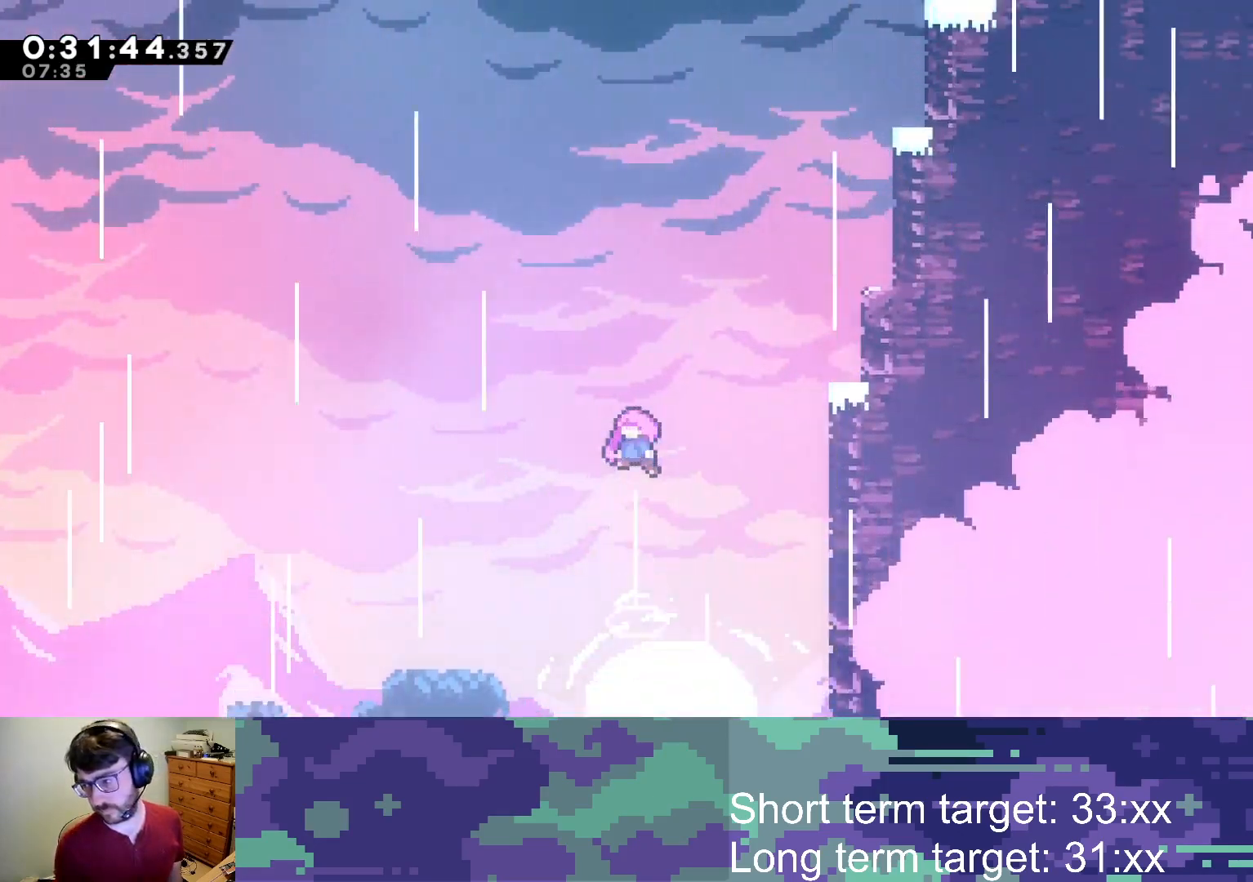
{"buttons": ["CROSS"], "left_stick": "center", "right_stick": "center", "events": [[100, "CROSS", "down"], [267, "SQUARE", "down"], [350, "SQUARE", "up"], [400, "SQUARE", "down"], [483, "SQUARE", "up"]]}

---

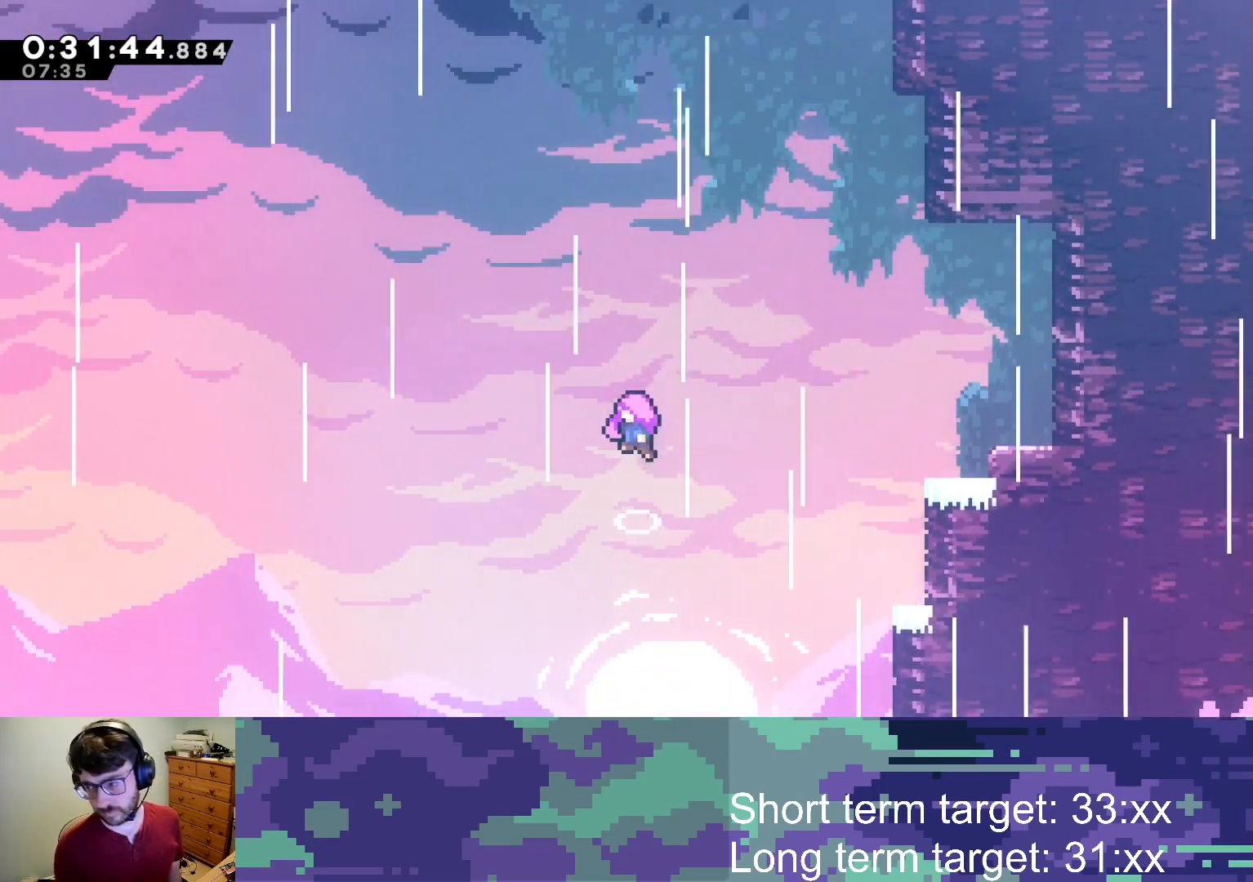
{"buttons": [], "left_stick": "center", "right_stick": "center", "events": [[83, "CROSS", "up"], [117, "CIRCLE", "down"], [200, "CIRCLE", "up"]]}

---

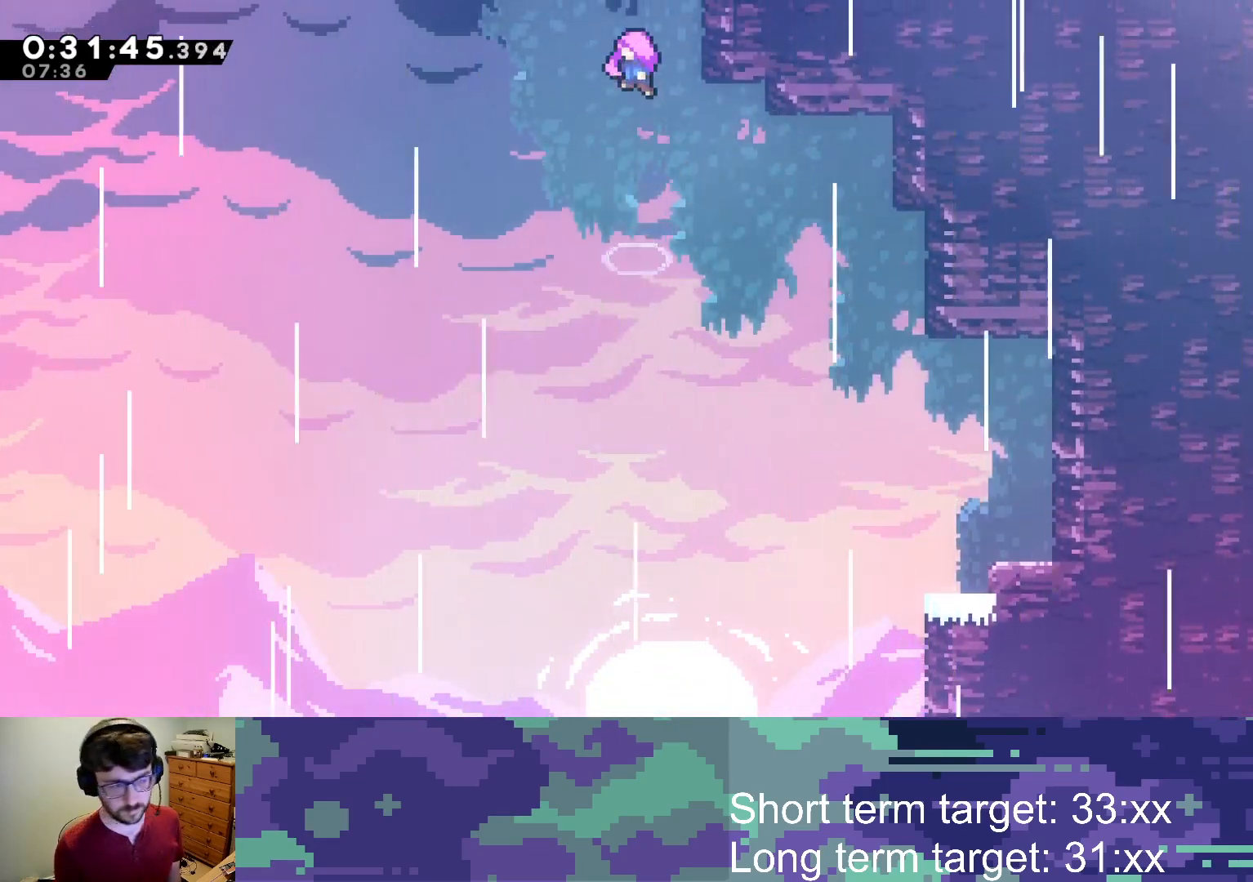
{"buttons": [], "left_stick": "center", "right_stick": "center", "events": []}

About this task: Show me each line of the listing above with "CROSS" in it.

Result below:
{"buttons": ["CROSS"], "left_stick": "center", "right_stick": "center", "events": [[100, "CROSS", "down"], [267, "SQUARE", "down"], [350, "SQUARE", "up"], [400, "SQUARE", "down"], [483, "SQUARE", "up"]]}
{"buttons": [], "left_stick": "center", "right_stick": "center", "events": [[83, "CROSS", "up"], [117, "CIRCLE", "down"], [200, "CIRCLE", "up"]]}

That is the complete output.